Doing fun things with (potentially) boring topics Annette Markham [addtoany]
“Theme Week” is a model at Aarhus University Digital Living Programme to connect Masters students directly with cutting edge international researchers in the classroom. Last year, we hosted Theme Weeks involving some amazing scholars, such as: Andrew Herman, Terri Senft, Nadia Hakim, Rikke Toft Nørgård, Antonio Roig Telo, and Cheryl Ball.
This spring, it’s all about doing fun things with boring topics and tools.
Starting March 29, Kevin Driscoll and Lana Swartz, two researchers from Microsoft Research Lab’s Social Media Collective will offer a week-long workshop where students will talk about unnoticed infrastructures that guide and undergird our everyday digital lives.
Infrastructures often go unnoticed until they break down. We expect things to just work. During this theme week, we will examine the otherwise unnoticed information infrastructures that undergird the technologies of our everyday digital lives. We will learn to notice and to pay attention to algorithms, file formats, technical standards, and communication protocols. As a jumping off point, we will do a deep dive into two ubiquitous yet taken-for-granted information systems: social media and money. We will discuss key issues relevant to these infrastructures and experiment with methodologies to investigate them. Following these examples, small groups of students will conduct a pilot-scale research project examining an infrastructure at work in their own lives and present it to the group.

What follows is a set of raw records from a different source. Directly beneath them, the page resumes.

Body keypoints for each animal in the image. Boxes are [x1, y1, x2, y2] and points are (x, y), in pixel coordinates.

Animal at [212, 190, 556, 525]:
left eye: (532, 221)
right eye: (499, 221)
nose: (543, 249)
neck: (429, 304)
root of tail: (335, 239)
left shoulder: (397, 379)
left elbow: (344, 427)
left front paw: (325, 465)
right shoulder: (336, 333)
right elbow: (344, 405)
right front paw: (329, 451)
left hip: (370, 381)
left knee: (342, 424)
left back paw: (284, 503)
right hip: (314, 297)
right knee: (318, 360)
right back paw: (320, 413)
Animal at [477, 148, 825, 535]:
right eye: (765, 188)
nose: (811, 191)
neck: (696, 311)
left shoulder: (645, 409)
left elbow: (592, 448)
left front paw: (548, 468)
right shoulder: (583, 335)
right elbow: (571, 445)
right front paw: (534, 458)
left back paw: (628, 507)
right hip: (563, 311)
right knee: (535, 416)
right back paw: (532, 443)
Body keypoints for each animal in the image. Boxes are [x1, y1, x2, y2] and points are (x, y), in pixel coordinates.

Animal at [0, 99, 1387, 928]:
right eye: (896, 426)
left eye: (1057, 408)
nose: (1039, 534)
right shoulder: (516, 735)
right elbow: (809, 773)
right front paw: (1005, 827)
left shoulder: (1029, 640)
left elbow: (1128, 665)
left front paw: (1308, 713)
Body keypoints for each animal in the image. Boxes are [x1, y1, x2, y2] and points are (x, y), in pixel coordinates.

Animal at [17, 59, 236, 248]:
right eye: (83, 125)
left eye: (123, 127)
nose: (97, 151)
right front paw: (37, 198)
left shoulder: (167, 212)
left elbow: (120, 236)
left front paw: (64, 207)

Lana Swartz (Ph.D., University of Southern California) is a postdoctoral researcher at Microsoft Research, a fellow at the Berkman Center for Internet and Society at Harvard University, and, beginning Fall 2016, an assistant professor of Media Studies at the University of Virginia. Most of her research is about money and other communication technologies. She has written about the complicated politics of Bitcoin, the history of the credit card, and perpetually emergent cashless society.

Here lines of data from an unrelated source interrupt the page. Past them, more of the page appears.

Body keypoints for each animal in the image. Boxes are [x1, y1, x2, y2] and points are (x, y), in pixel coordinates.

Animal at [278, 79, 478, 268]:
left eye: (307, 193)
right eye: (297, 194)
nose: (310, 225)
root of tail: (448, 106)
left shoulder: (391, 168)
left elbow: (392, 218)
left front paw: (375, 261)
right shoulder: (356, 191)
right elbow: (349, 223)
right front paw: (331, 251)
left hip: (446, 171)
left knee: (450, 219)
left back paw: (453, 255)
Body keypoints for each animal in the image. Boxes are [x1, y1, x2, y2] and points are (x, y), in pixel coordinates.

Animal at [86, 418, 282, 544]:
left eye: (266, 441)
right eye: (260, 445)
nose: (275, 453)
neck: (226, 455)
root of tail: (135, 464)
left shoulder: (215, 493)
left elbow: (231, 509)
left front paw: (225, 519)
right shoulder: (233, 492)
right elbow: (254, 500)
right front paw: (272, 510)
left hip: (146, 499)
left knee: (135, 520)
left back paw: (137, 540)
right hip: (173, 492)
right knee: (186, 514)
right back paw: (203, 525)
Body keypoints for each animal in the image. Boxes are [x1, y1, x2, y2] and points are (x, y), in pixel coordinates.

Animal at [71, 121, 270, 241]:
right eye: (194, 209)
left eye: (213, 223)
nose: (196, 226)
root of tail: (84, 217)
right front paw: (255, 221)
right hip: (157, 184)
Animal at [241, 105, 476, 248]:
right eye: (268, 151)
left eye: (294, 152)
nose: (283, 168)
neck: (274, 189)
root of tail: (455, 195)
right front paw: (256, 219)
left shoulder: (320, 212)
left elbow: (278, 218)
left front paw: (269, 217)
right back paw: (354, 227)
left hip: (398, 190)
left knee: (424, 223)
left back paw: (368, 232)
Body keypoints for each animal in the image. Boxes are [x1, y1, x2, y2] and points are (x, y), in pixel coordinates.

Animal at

Kevin Driscoll (Ph.D., University of Southern California) is a postdoctoral researcher at Microsoft Research. His research concerns the popular and political cultures of networked personal computing with special attention to myths about internet infrastructure. He recently completed a dissertation tracing the pre-history of social media through the dial-up bulletin board systems of the 1980s and 1990s. Currently, he is writing a cultural history of Minitel.